» **To-do item**: Reproduce exactly the lines beginning with the line that contains "2) (at 97.79 93.345 0)" and ending at the final line of the material below.

» **Material shown**:

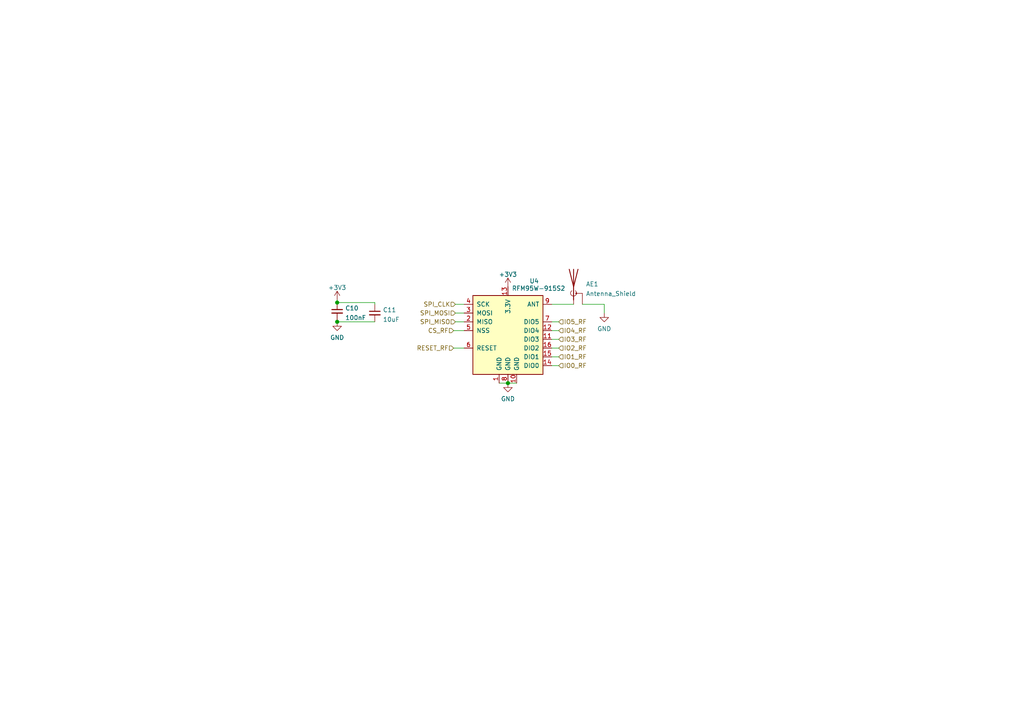
<source format=kicad_sch>
(kicad_sch (version 20211123) (generator eeschema)

  (uuid ca1ed9ca-0cff-4782-8c33-4386bceb5f4f)

  (paper "A4")

  

  (junction (at 147.32 111.125) (diameter 1.016) (color 0 0 0 0)
    (uuid 43fce5c3-c7a5-4811-9637-3d3ebd646e25)
  )
  (junction (at 97.79 93.345) (diameter 1.016) (color 0 0 0 0)
    (uuid f4ce52c1-0c3b-4700-a195-4ac0dcbd6e3f)
  )
  (junction (at 97.79 87.757) (diameter 1.016) (color 0 0 0 0)
    (uuid f81a3c0f-020a-4231-a4eb-82ca1cc14a30)
  )

  (wire (pts (xy 97.79 86.995) (xy 97.79 87.757))
    (stroke (width 0) (type solid) (color 0 0 0 0))
    (uuid 0ee16deb-e4f1-4335-a2d7-a9ccdce02431)
  )
  (wire (pts (xy 160.02 88.265) (xy 166.37 88.265))
    (stroke (width 0) (type solid) (color 0 0 0 0))
    (uuid 0f2fcce4-881b-42e3-9f48-f5d0315a089d)
  )
  (wire (pts (xy 160.02 100.965) (xy 162.052 100.965))
    (stroke (width 0) (type solid) (color 0 0 0 0))
    (uuid 2f88f1d6-f9c6-4284-8be2-982465648471)
  )
  (wire (pts (xy 160.02 103.505) (xy 162.052 103.505))
    (stroke (width 0) (type solid) (color 0 0 0 0))
    (uuid 4a3dc90e-51d0-4976-ab61-09d0bb9d67e8)
  )
  (wire (pts (xy 97.79 93.345) (xy 108.712 93.345))
    (stroke (width 0) (type solid) (color 0 0 0 0))
    (uuid 56da0f13-f3fd-45be-9b53-d50461ae38bf)
  )
  (wire (pts (xy 147.32 111.125) (xy 149.86 111.125))
    (stroke (width 0) (type solid) (color 0 0 0 0))
    (uuid 5d641701-ae71-47e2-b2b5-1195fb39dac2)
  )
  (wire (pts (xy 175.26 88.265) (xy 175.26 90.805))
    (stroke (width 0) (type default) (color 0 0 0 0))
    (uuid 6cdaa852-b9bf-422b-997f-585fbe563d4f)
  )
  (wire (pts (xy 97.79 92.837) (xy 97.79 93.345))
    (stroke (width 0) (type solid) (color 0 0 0 0))
    (uuid 8c630a40-2342-4ebf-93fe-e61c5f19ef3f)
  )
  (wire (pts (xy 160.02 98.425) (xy 162.052 98.425))
    (stroke (width 0) (type solid) (color 0 0 0 0))
    (uuid 97ccadf2-29b9-4ed6-9232-a127338d727b)
  )
  (wire (pts (xy 132.08 90.805) (xy 134.62 90.805))
    (stroke (width 0) (type solid) (color 0 0 0 0))
    (uuid a2613d3c-4a63-4a6b-944e-572eef111ebb)
  )
  (wire (pts (xy 160.02 93.345) (xy 162.052 93.345))
    (stroke (width 0) (type solid) (color 0 0 0 0))
    (uuid b8a76e2f-1081-48e0-8ad3-ed56280051f1)
  )
  (wire (pts (xy 144.78 111.125) (xy 147.32 111.125))
    (stroke (width 0) (type solid) (color 0 0 0 0))
    (uuid c04a157c-b2cc-401d-a361-08484aea24c3)
  )
  (wire (pts (xy 160.02 95.885) (xy 162.052 95.885))
    (stroke (width 0) (type solid) (color 0 0 0 0))
    (uuid c1635d1c-d5a7-44ea-a108-ae15e96b58bd)
  )
  (wire (pts (xy 160.02 106.045) (xy 162.052 106.045))
    (stroke (width 0) (type solid) (color 0 0 0 0))
    (uuid c47b134b-4a06-4b40-9015-d1abef925da5)
  )
  (wire (pts (xy 132.08 88.265) (xy 134.62 88.265))
    (stroke (width 0) (type solid) (color 0 0 0 0))
    (uuid c941acbb-9f2d-4293-bc81-b525a71e9129)
  )
  (wire (pts (xy 132.08 93.345) (xy 134.62 93.345))
    (stroke (width 0) (type solid) (color 0 0 0 0))
    (uuid cc15279d-322e-4fbb-916b-98ce169c8108)
  )
  (wire (pts (xy 131.572 95.885) (xy 134.62 95.885))
    (stroke (width 0) (type solid) (color 0 0 0 0))
    (uuid d77d4599-f546-4190-b3d7-0ea503a248f1)
  )
  (wire (pts (xy 97.79 87.757) (xy 108.712 87.757))
    (stroke (width 0) (type solid) (color 0 0 0 0))
    (uuid d9a76ad4-0d91-41b7-9896-72f27bf5fd98)
  )
  (wire (pts (xy 131.572 100.965) (xy 134.62 100.965))
    (stroke (width 0) (type solid) (color 0 0 0 0))
    (uuid f9515fa6-f5ed-4aed-bed9-40935bb6eb37)
  )
  (wire (pts (xy 168.91 88.265) (xy 175.26 88.265))
    (stroke (width 0) (type default) (color 0 0 0 0))
    (uuid fe75ef20-3a00-4318-9f15-3e25a47683dc)
  )
  (wire (pts (xy 108.712 87.757) (xy 108.712 88.265))
    (stroke (width 0) (type solid) (color 0 0 0 0))
    (uuid feb58745-67aa-4431-9d9c-3e6f33f301c3)
  )

  (hierarchical_label "SPI_MISO" (shape input) (at 132.08 93.345 180)
    (effects (font (size 1.27 1.27)) (justify right))
    (uuid 388578e8-1449-4ddf-ab15-2fd1da2c812a)
  )
  (hierarchical_label "RESET_RF" (shape input) (at 131.572 100.965 180)
    (effects (font (size 1.27 1.27)) (justify right))
    (uuid 5021d825-7f42-48c0-bdc7-6f39c3c58576)
  )
  (hierarchical_label "SPI_CLK" (shape input) (at 132.08 88.265 180)
    (effects (font (size 1.27 1.27)) (justify right))
    (uuid 5d838c04-19a5-466a-8c67-d057df34f1dd)
  )
  (hierarchical_label "SPI_MOSI" (shape input) (at 132.08 90.805 180)
    (effects (font (size 1.27 1.27)) (justify right))
    (uuid 7e2b314d-d9b6-4b70-870e-d2fba85e849e)
  )
  (hierarchical_label "IO3_RF" (shape input) (at 162.052 98.425 0)
    (effects (font (size 1.27 1.27)) (justify left))
    (uuid aa55adc8-0da8-4245-8e33-20fb2958f81b)
  )
  (hierarchical_label "IO5_RF" (shape input) (at 162.052 93.345 0)
    (effects (font (size 1.27 1.27)) (justify left))
    (uuid b2558af2-c48d-490b-8998-853db1862ac7)
  )
  (hierarchical_label "CS_RF" (shape input) (at 131.572 95.885 180)
    (effects (font (size 1.27 1.27)) (justify right))
    (uuid bf0dc8a8-1169-41b5-beaf-d04669109e46)
  )
  (hierarchical_label "IO1_RF" (shape input) (at 162.052 103.505 0)
    (effects (font (size 1.27 1.27)) (justify left))
    (uuid cf1b1c55-ea83-45cf-888b-ddf830aff45c)
  )
  (hierarchical_label "IO0_RF" (shape input) (at 162.052 106.045 0)
    (effects (font (size 1.27 1.27)) (justify left))
    (uuid d96110e5-f91a-46aa-b0b6-16ac9d5a171b)
  )
  (hierarchical_label "IO4_RF" (shape input) (at 162.052 95.885 0)
    (effects (font (size 1.27 1.27)) (justify left))
    (uuid e0416794-ef64-4325-852c-5630a438daf0)
  )
  (hierarchical_label "IO2_RF" (shape input) (at 162.052 100.965 0)
    (effects (font (size 1.27 1.27)) (justify left))
    (uuid f17c73da-9c48-4f79-9e02-ffb3f376a602)
  )

  (symbol (lib_id "power:GND") (at 175.26 90.805 0) (unit 1)
    (in_bom yes) (on_board yes) (fields_autoplaced)
    (uuid 0484ce34-5935-4aa8-8e45-6b9a201be94d)
    (property "Reference" "#PWR0125" (id 0) (at 175.26 97.155 0)
      (effects (font (size 1.27 1.27)) hide)
    )
    (property "Value" "GND" (id 1) (at 175.26 95.3676 0))
    (property "Footprint" "" (id 2) (at 175.26 90.805 0)
      (effects (font (size 1.27 1.27)) hide)
    )
    (property "Datasheet" "" (id 3) (at 175.26 90.805 0)
      (effects (font (size 1.27 1.27)) hide)
    )
    (pin "1" (uuid 89cbf37e-f91c-452a-830f-353978c6f0b5))
  )

  (symbol (lib_id "RF_Module:RFM95W-915S2") (at 147.32 95.885 0) (unit 1)
    (in_bom yes) (on_board yes)
    (uuid 07452759-9799-4e1f-b646-4125f5bd9c08)
    (property "Reference" "U4" (id 0) (at 154.94 81.5044 0))
    (property "Value" "RFM95W-915S2" (id 1) (at 156.21 83.6445 0))
    (property "Footprint" "RF_Module:HOPERF_RFM9XW_SMD" (id 2) (at 63.5 53.975 0)
      (effects (font (size 1.27 1.27)) hide)
    )
    (property "Datasheet" "https://www.hoperf.com/data/upload/portal/20181127/5bfcbea20e9ef.pdf" (id 3) (at 63.5 53.975 0)
      (effects (font (size 1.27 1.27)) hide)
    )
    (property "LCSC#" "C2844473" (id 4) (at 147.32 95.885 0)
      (effects (font (size 1.27 1.27)) hide)
    )
    (pin "1" (uuid dc46f1b0-8d69-4e84-9c55-86081c1e9f37))
    (pin "10" (uuid b158b62c-56ca-461d-861f-6460f1c84dc0))
    (pin "11" (uuid 441c80c5-0079-4864-bf8a-cb607cdfc434))
    (pin "12" (uuid a9481477-a98e-4fe6-bc12-4100fb9062e1))
    (pin "13" (uuid 00859804-527e-4726-9943-ecf80c445166))
    (pin "14" (uuid 0b2811c7-55f5-4fcc-84c9-3e33f0da5242))
    (pin "15" (uuid 071b308d-1174-4ba2-a2c5-79c37f8d14c8))
    (pin "16" (uuid 517ba78c-9306-4f82-b907-b3d239f1b4c5))
    (pin "2" (uuid 5ac08615-8bf5-40b0-975b-7c63bd56dfd7))
    (pin "3" (uuid 07bebfc9-dc5b-404b-9981-95c74c11d4b2))
    (pin "4" (uuid d7b328e8-a43c-4ad7-b7db-24a0c9c770ff))
    (pin "5" (uuid 450dba92-a99c-4303-95b2-e5aed8ffef0f))
    (pin "6" (uuid 8e8f38e3-cf2d-4669-996e-87c350cfda6e))
    (pin "7" (uuid 2b39379c-3efe-4900-b3cc-8179ad254961))
    (pin "8" (uuid 064180bb-3a29-4626-8600-8b6d46d7cdaf))
    (pin "9" (uuid fe86de12-900b-4fce-935d-15dfe079b2ae))
  )

  (symbol (lib_id "Device:C_Small") (at 108.712 90.805 0) (unit 1)
    (in_bom yes) (on_board yes) (fields_autoplaced)
    (uuid 1e9d1360-4fc3-417c-a620-94a8e2e735d8)
    (property "Reference" "C11" (id 0) (at 111.0362 89.8965 0)
      (effects (font (size 1.27 1.27)) (justify left))
    )
    (property "Value" "10uF" (id 1) (at 111.0362 92.6716 0)
      (effects (font (size 1.27 1.27)) (justify left))
    )
    (property "Footprint" "Capacitor_SMD:C_0603_1608Metric_Pad1.08x0.95mm_HandSolder" (id 2) (at 108.712 90.805 0)
      (effects (font (size 1.27 1.27)) hide)
    )
    (property "Datasheet" "~" (id 3) (at 108.712 90.805 0)
      (effects (font (size 1.27 1.27)) hide)
    )
    (pin "1" (uuid 99f452cb-ea35-4fb6-8b20-d160da89010f))
    (pin "2" (uuid 5e36f02f-86af-43e6-b21c-bfc0f21214cb))
  )

  (symbol (lib_id "Device:Antenna_Shield") (at 166.37 83.185 0) (unit 1)
    (in_bom yes) (on_board yes) (fields_autoplaced)
    (uuid 709181ea-3857-4eb3-98e0-b5947b89e6fb)
    (property "Reference" "AE1" (id 0) (at 169.9261 82.4035 0)
      (effects (font (size 1.27 1.27)) (justify left))
    )
    (property "Value" "Antenna_Shield" (id 1) (at 169.9261 85.1786 0)
      (effects (font (size 1.27 1.27)) (justify left))
    )
    (property "Footprint" "Connector_Coaxial:SMA_Amphenol_132134_Vertical" (id 2) (at 166.37 80.645 0)
      (effects (font (size 1.27 1.27)) hide)
    )
    (property "Datasheet" "~" (id 3) (at 166.37 80.645 0)
      (effects (font (size 1.27 1.27)) hide)
    )
    (property "LCSC#" "C496550" (id 4) (at 166.37 83.185 0)
      (effects (font (size 1.27 1.27)) hide)
    )
    (pin "1" (uuid 8e097abe-bb9f-4b94-9b6e-7143ee9a7731))
    (pin "2" (uuid aa22cf16-ced9-4629-a980-cec85d72fdfd))
  )

  (symbol (lib_id "power:+3.3V") (at 147.32 83.185 0) (unit 1)
    (in_bom yes) (on_board yes) (fields_autoplaced)
    (uuid 78b4cd95-eb79-49a8-8ef1-c0c79865ba62)
    (property "Reference" "#PWR0123" (id 0) (at 147.32 86.995 0)
      (effects (font (size 1.27 1.27)) hide)
    )
    (property "Value" "+3.3V" (id 1) (at 147.32 79.6092 0))
    (property "Footprint" "" (id 2) (at 147.32 83.185 0)
      (effects (font (size 1.27 1.27)) hide)
    )
    (property "Datasheet" "" (id 3) (at 147.32 83.185 0)
      (effects (font (size 1.27 1.27)) hide)
    )
    (pin "1" (uuid 48fd4b35-45e4-4125-bf6f-35a79e01d2ad))
  )

  (symbol (lib_id "power:+3.3V") (at 97.79 86.995 0) (unit 1)
    (in_bom yes) (on_board yes) (fields_autoplaced)
    (uuid badc0682-25a1-47fb-9212-39a318af15c7)
    (property "Reference" "#PWR0122" (id 0) (at 97.79 90.805 0)
      (effects (font (size 1.27 1.27)) hide)
    )
    (property "Value" "+3.3V" (id 1) (at 97.79 83.4192 0))
    (property "Footprint" "" (id 2) (at 97.79 86.995 0)
      (effects (font (size 1.27 1.27)) hide)
    )
    (property "Datasheet" "" (id 3) (at 97.79 86.995 0)
      (effects (font (size 1.27 1.27)) hide)
    )
    (pin "1" (uuid 75785a9d-e8e5-4262-a935-bd9f40efbb72))
  )

  (symbol (lib_id "power:GND") (at 147.32 111.125 0) (unit 1)
    (in_bom yes) (on_board yes) (fields_autoplaced)
    (uuid bfb95135-1407-4c0f-97d1-3625c79d8b83)
    (property "Reference" "#PWR0124" (id 0) (at 147.32 117.475 0)
      (effects (font (size 1.27 1.27)) hide)
    )
    (property "Value" "GND" (id 1) (at 147.32 115.6876 0))
    (property "Footprint" "" (id 2) (at 147.32 111.125 0)
      (effects (font (size 1.27 1.27)) hide)
    )
    (property "Datasheet" "" (id 3) (at 147.32 111.125 0)
      (effects (font (size 1.27 1.27)) hide)
    )
    (pin "1" (uuid d8670950-5579-4725-9f9b-95cc48cc9387))
  )

  (symbol (lib_id "Device:C_Small") (at 97.79 90.297 0) (unit 1)
    (in_bom yes) (on_board yes) (fields_autoplaced)
    (uuid d8653329-97ef-427c-b466-caa2469c196f)
    (property "Reference" "C10" (id 0) (at 100.1142 89.3885 0)
      (effects (font (size 1.27 1.27)) (justify left))
    )
    (property "Value" "100nF" (id 1) (at 100.1142 92.1636 0)
      (effects (font (size 1.27 1.27)) (justify left))
    )
    (property "Footprint" "Capacitor_SMD:C_0603_1608Metric_Pad1.08x0.95mm_HandSolder" (id 2) (at 97.79 90.297 0)
      (effects (font (size 1.27 1.27)) hide)
    )
    (property "Datasheet" "~" (id 3) (at 97.79 90.297 0)
      (effects (font (size 1.27 1.27)) hide)
    )
    (pin "1" (uuid 230f1b27-1b31-4a78-b9fd-58c1c32dc261))
    (pin "2" (uuid 9bd9a2d2-8d46-4667-a399-908c701b1d68))
  )

  (symbol (lib_id "power:GND") (at 97.79 93.345 0) (unit 1)
    (in_bom yes) (on_board yes) (fields_autoplaced)
    (uuid f912d5ef-436c-41a2-818f-42c60e01eb4f)
    (property "Reference" "#PWR0126" (id 0) (at 97.79 99.695 0)
      (effects (font (size 1.27 1.27)) hide)
    )
    (property "Value" "GND" (id 1) (at 97.79 97.9076 0))
    (property "Footprint" "" (id 2) (at 97.79 93.345 0)
      (effects (font (size 1.27 1.27)) hide)
    )
    (property "Datasheet" "" (id 3) (at 97.79 93.345 0)
      (effects (font (size 1.27 1.27)) hide)
    )
    (pin "1" (uuid c9a8b450-3b80-4c73-8844-e1ff92c5c260))
  )
)

</source>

» **Exercise result**:
    (property "Footprint" "" (id 2) (at 97.79 93.345 0)
      (effects (font (size 1.27 1.27)) hide)
    )
    (property "Datasheet" "" (id 3) (at 97.79 93.345 0)
      (effects (font (size 1.27 1.27)) hide)
    )
    (pin "1" (uuid c9a8b450-3b80-4c73-8844-e1ff92c5c260))
  )
)

</source>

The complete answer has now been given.